Discover Data Science Testing - Laveena Ramchandani

Discover Data Science Testing - Laveena Ramchandani

Description:

I would like to share my knowledge about testing a model in a data science team. I appreciate this is a new area for testers to be in, but it has been a great experience to learn from.

I’d like to share how I explored the world of data science as a tester when testing a model and how we can apply that if we find ourselves in this situation. As part of an emerging team, how I contributed value in a field I have never tested.

I have heard from other senior testers that they know of data science teams but no testers testing the models, how do we have enough confidence what is produced is good enough? A model is a statistical black box, how to test it so we understand its behaviours to test is properly.  Main aim would be to help inspire testers to explore data science models.

I’d like to invite you to my talk where we will go through my journey of discovering data science model testing and find the following takeaways useful not just for testing a data science model but day to day testing too.

1. Some background of what a data science model is, and how data plays a role in these models. Understand from vast amounts of data.

  • structured data
  • unstructured data
  • metadata
  • semi-structured data

2. Understand data pipelines

3. Importance of pairing -Follow an SDLC process which may require a bit more of exploratory testing and investigation, therefore pairing with data scientist is a good way of working and understanding the model

4. Pre-testing thoughts:

  • is the model custom made/ off the shelf?
  • How as a team are, we training our own model to behave?
  • What is my input and what’s my output?
  • Am I experiencing the right behaviour? (models do contain some element of randomness so how we will make sure what’s acceptable when testing the results?)

5. As testers, we expect input + model that uses predictive analytics  = output example 5+3 = 8 but for data scientists  5+3= 8 is not always 8 but  8.1,.8.001,.8.5 in simple words stochastic, so how will we bring processes and strategies to make sure we capture the right output results and the consumers still benefit from this? In a nutshell, making sure the model’s quality is good and we have the confidence in what we provide to consumers.

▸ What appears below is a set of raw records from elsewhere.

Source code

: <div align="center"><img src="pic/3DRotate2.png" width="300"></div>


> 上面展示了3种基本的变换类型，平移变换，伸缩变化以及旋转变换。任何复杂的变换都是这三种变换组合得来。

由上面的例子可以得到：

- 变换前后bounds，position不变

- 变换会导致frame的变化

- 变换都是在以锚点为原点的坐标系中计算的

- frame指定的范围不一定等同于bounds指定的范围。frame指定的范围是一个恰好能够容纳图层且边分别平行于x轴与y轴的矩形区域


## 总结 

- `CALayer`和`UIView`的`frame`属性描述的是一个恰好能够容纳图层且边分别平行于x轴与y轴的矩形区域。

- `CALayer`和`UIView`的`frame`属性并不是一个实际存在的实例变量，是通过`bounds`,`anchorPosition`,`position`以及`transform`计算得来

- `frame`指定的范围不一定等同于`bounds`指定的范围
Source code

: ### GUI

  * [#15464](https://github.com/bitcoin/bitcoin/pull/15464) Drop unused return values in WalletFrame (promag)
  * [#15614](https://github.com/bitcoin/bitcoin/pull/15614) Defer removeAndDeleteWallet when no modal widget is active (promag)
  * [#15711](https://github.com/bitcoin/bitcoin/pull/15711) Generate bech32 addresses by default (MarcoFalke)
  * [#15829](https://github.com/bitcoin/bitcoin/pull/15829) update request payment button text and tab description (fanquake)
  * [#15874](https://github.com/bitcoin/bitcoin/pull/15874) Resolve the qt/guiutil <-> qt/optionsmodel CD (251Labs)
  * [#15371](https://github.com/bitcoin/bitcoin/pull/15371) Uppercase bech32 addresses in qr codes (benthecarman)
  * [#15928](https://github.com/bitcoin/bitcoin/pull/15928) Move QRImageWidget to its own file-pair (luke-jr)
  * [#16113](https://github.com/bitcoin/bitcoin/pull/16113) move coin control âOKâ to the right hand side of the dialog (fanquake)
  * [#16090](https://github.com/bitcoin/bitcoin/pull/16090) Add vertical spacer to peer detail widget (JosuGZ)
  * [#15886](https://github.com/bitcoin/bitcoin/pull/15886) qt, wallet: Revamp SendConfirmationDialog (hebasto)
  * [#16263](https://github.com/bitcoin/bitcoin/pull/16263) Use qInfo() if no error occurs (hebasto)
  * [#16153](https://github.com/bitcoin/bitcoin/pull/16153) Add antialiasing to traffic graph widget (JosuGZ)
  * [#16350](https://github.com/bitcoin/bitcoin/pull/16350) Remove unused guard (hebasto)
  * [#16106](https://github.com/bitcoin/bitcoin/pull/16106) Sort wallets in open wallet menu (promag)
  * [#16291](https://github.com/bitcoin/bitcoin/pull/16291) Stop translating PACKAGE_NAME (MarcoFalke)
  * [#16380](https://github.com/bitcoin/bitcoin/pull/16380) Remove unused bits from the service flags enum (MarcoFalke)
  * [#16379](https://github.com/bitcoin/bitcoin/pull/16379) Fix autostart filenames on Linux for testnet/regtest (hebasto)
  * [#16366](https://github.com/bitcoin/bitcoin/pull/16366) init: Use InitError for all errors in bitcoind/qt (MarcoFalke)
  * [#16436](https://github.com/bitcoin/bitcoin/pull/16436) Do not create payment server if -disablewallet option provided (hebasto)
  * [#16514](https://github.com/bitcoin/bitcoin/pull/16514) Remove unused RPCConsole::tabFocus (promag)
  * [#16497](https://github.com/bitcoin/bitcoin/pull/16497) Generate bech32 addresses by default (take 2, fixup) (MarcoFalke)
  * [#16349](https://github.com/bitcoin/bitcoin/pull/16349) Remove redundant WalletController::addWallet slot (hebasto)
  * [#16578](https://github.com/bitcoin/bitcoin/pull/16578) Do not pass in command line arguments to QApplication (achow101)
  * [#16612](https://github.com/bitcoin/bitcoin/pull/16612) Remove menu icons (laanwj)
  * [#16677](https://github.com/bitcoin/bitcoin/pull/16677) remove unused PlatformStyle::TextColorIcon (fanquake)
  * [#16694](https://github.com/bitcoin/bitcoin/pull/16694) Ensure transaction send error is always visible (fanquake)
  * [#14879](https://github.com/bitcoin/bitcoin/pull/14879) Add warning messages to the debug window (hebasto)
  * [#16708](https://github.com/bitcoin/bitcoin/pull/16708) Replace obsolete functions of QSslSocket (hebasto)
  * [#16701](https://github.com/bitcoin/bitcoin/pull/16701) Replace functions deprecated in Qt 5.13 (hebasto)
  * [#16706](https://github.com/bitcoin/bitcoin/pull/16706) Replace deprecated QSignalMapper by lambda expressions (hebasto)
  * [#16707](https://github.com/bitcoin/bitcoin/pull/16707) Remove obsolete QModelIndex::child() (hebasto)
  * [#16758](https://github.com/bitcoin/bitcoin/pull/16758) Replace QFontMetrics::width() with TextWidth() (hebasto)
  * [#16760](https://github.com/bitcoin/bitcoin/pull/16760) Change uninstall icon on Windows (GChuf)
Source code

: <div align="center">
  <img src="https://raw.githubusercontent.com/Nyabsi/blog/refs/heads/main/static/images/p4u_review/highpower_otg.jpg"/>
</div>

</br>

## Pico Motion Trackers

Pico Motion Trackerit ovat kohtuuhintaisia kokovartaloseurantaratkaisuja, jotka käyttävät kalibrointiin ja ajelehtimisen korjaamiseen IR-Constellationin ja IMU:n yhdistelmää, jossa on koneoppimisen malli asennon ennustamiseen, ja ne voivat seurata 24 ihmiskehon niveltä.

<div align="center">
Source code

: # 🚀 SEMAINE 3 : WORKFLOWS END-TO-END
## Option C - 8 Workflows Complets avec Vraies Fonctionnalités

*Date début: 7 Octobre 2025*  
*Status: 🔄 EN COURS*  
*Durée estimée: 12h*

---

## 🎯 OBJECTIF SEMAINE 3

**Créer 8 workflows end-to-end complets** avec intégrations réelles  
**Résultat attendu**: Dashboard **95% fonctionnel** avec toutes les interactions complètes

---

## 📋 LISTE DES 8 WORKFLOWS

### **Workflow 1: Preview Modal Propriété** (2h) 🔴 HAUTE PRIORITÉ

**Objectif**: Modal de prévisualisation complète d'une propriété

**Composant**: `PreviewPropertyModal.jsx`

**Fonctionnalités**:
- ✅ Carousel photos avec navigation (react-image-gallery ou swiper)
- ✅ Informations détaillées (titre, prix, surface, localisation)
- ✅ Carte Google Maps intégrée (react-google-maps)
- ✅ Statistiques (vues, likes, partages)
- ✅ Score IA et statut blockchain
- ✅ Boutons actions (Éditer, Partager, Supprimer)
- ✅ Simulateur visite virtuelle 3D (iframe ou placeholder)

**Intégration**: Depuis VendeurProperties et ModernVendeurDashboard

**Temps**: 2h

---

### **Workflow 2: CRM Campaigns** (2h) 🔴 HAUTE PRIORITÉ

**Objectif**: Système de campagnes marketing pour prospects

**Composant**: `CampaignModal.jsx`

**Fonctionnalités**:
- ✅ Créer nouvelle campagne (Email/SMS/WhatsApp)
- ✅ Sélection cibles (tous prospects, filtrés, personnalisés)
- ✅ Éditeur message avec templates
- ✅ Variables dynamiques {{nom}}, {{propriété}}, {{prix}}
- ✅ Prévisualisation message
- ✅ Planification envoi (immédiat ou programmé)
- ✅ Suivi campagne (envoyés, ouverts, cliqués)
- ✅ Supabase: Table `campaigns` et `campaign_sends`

6. Test the areas we are certain about the behaviour and those areas uncertain about have some bounds around averages - expectations set

7. Exploratory testing and looking for edge cases, regression testing to see that new features are not breaking baseline results

8. Understanding what tests to perform:

  • what is an acceptable test for the model?
  • Have we found anomalies? (results too off the threshold?)
  • How do we know what we produced as results is the right result?
  • How accurate are my results from the model?
  • What is an acceptable deviation?

9. I will give away tips that helped me and could help testers who want to explore testing models and making sure the quality of a model is providing the team with enough confidence and helping a business

10. Post testing – Have we got a good understanding of what the model has provided? Are the predictive analytics working as expected? Does the shape of my data look as expected? (testing the outputs will explain if the values are of the right type from the data input stage)